Es wäre auch nett, wenn man die Leute, die ob dieser Zustände inzwischen etwas ungehalten sind, nicht wahlweise als „Pack“, „Mischpoke“, „Brut“ oder Nazi bezeichnen würde.

In diesem Zusammenhang wäre es dann auch nett, wenn sich möglichst viele dieser Besser-Gewissen auf zwei Beinen, deren Qualifikation sich im Schreiben von Sternchen und Binnen-Is erschöpft, morgen nach 18 Uhr einen Job suchen müssen, wo sie wirklich arbeiten müssen. Am besten an einem Ort, wo sie in voller Breite von den Folgen ihrer unsäglichen Entscheidungen der letzten 4 Jahren bereichert werden.
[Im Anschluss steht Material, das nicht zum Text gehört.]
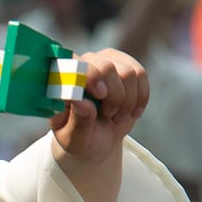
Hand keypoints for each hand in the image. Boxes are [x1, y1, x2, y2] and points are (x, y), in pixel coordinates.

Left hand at [49, 49, 148, 163]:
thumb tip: (80, 102)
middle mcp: (82, 66)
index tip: (100, 95)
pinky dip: (140, 97)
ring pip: (127, 72)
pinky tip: (132, 112)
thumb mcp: (75, 139)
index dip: (90, 75)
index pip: (72, 66)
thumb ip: (77, 122)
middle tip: (109, 114)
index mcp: (61, 83)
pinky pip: (140, 74)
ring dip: (127, 100)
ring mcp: (104, 62)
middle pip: (105, 66)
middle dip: (114, 96)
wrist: (98, 139)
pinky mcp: (124, 65)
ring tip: (117, 117)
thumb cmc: (81, 138)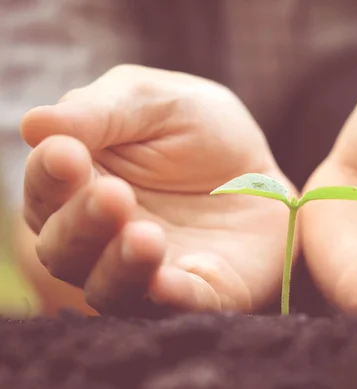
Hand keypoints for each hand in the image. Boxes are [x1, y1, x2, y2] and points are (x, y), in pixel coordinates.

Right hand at [21, 65, 295, 316]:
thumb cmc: (200, 129)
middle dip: (82, 225)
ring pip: (109, 289)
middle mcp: (102, 238)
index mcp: (83, 186)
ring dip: (120, 266)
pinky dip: (169, 298)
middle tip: (113, 194)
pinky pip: (178, 306)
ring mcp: (148, 271)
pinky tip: (166, 282)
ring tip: (144, 236)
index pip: (46, 192)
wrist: (262, 167)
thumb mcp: (156, 102)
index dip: (49, 177)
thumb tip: (35, 124)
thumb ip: (101, 113)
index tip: (66, 153)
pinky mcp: (200, 292)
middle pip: (64, 250)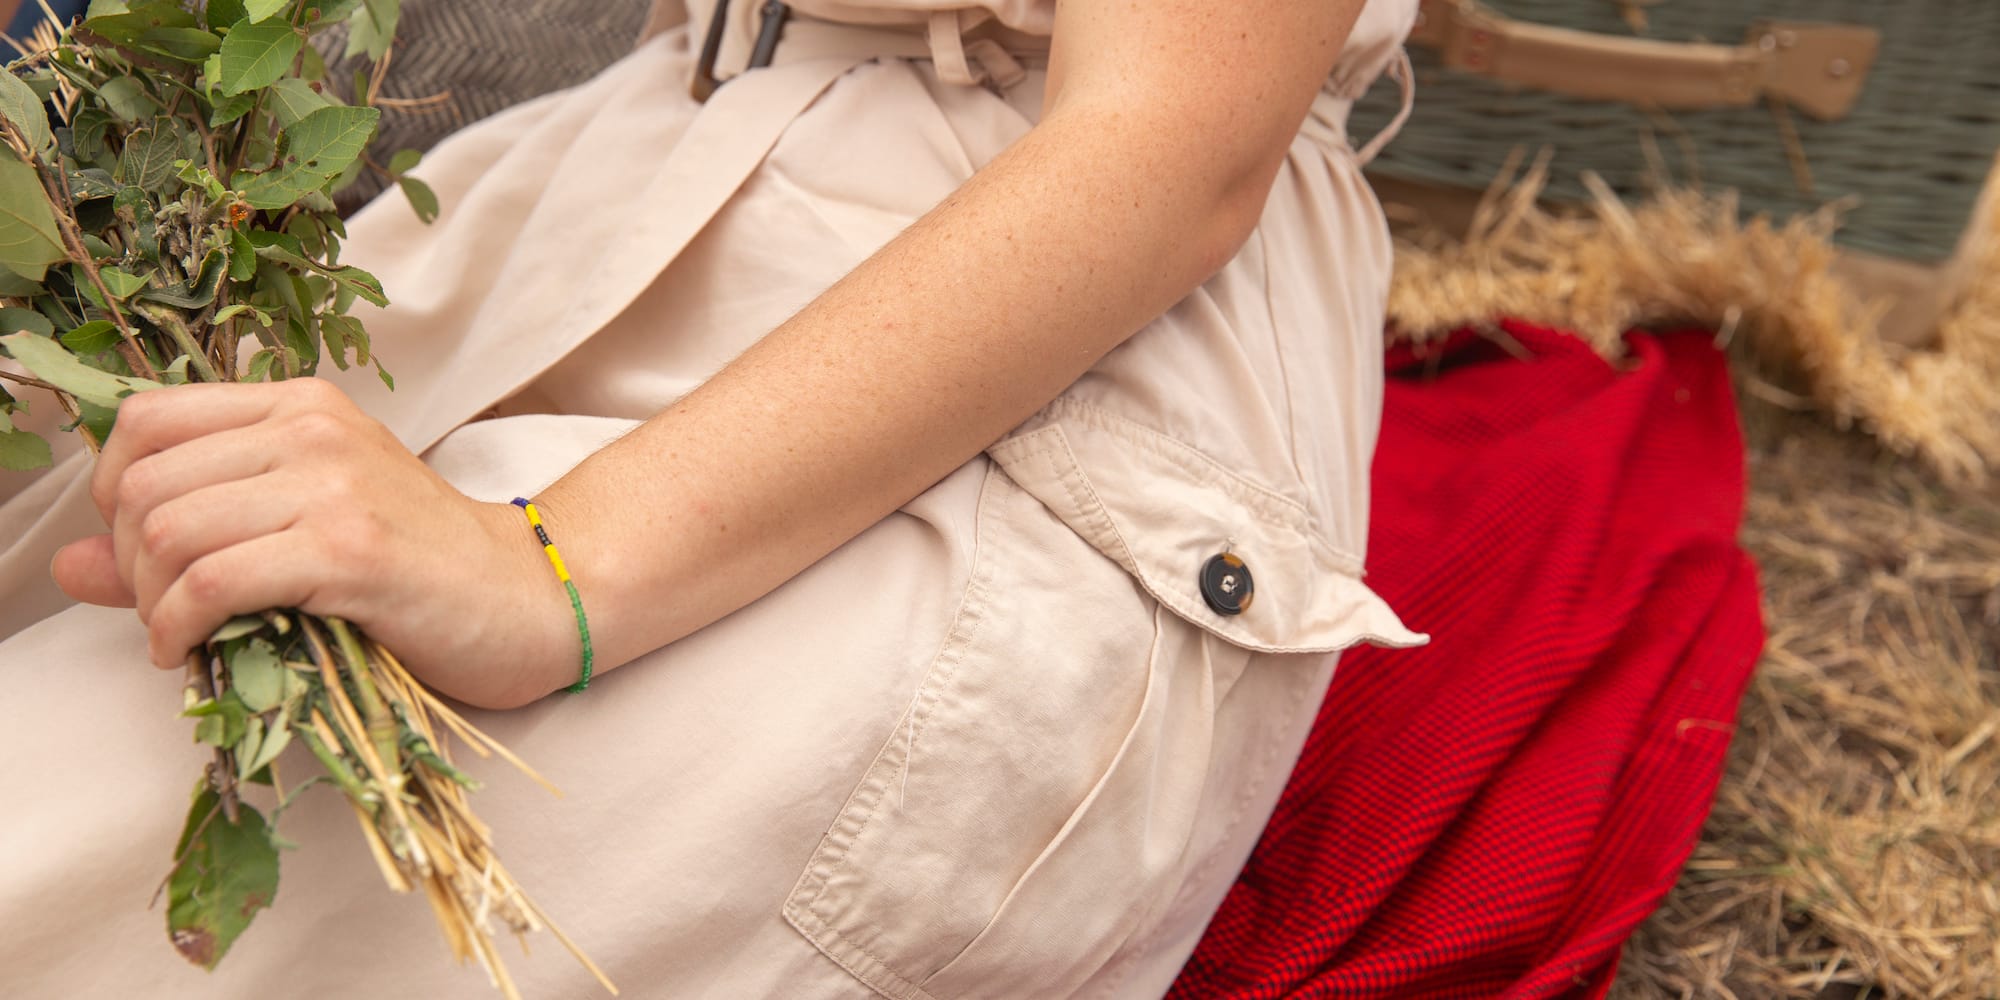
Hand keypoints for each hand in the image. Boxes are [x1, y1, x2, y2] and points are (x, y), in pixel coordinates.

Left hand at [51, 378, 574, 708]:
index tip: (144, 553)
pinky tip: (194, 651)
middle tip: (165, 613)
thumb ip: (189, 534)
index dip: (114, 491)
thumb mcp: (302, 529)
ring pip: (167, 532)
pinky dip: (179, 628)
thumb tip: (69, 564)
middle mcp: (311, 429)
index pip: (146, 419)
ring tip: (184, 637)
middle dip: (130, 563)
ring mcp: (331, 485)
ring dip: (152, 603)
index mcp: (300, 405)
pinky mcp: (347, 550)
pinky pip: (210, 583)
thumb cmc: (421, 570)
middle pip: (144, 482)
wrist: (530, 598)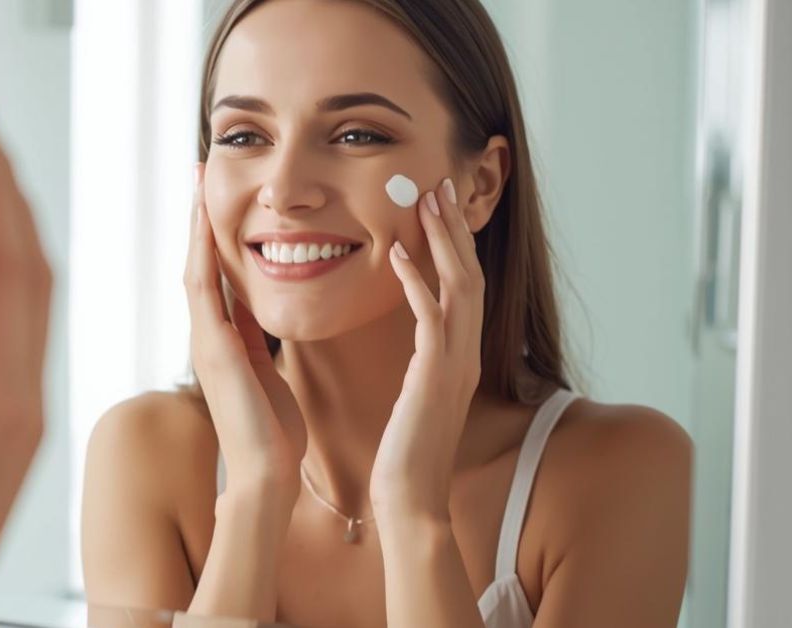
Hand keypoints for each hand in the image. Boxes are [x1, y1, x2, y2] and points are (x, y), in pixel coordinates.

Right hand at [184, 165, 305, 505]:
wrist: (265, 472)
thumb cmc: (273, 431)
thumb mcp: (267, 372)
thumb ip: (255, 342)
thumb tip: (255, 316)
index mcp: (223, 338)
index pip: (215, 274)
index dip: (213, 233)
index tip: (216, 194)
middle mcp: (206, 334)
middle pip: (197, 261)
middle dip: (198, 215)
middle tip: (198, 168)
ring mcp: (204, 340)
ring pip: (195, 266)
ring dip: (196, 222)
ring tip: (197, 179)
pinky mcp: (213, 349)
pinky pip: (203, 290)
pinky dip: (202, 252)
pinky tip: (206, 221)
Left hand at [371, 178, 483, 518]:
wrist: (410, 499)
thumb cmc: (404, 451)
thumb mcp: (414, 395)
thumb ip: (419, 363)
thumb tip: (414, 342)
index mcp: (457, 355)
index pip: (462, 286)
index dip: (452, 243)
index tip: (436, 206)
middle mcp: (465, 353)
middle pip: (469, 274)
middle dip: (453, 227)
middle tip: (436, 183)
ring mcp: (455, 364)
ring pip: (460, 287)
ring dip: (442, 241)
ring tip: (425, 200)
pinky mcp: (436, 378)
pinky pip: (432, 320)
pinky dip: (418, 284)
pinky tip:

Von den etwa 140 Abgeordneten, die es morgen trifft, möge möglichst viele dieses Schicksal ereilen.

 

 

 

 

 

 

Ein Gedanke zu “Es bleibt die Hoffnung

  1. Man kann eine totalitäre Ideologie und ein despotisches System durchaus kritisieren.
    Ressentiments gegen andere Menschen zu schüren und suggestive Äußerungen helfen jedoch m.E. nicht weiter.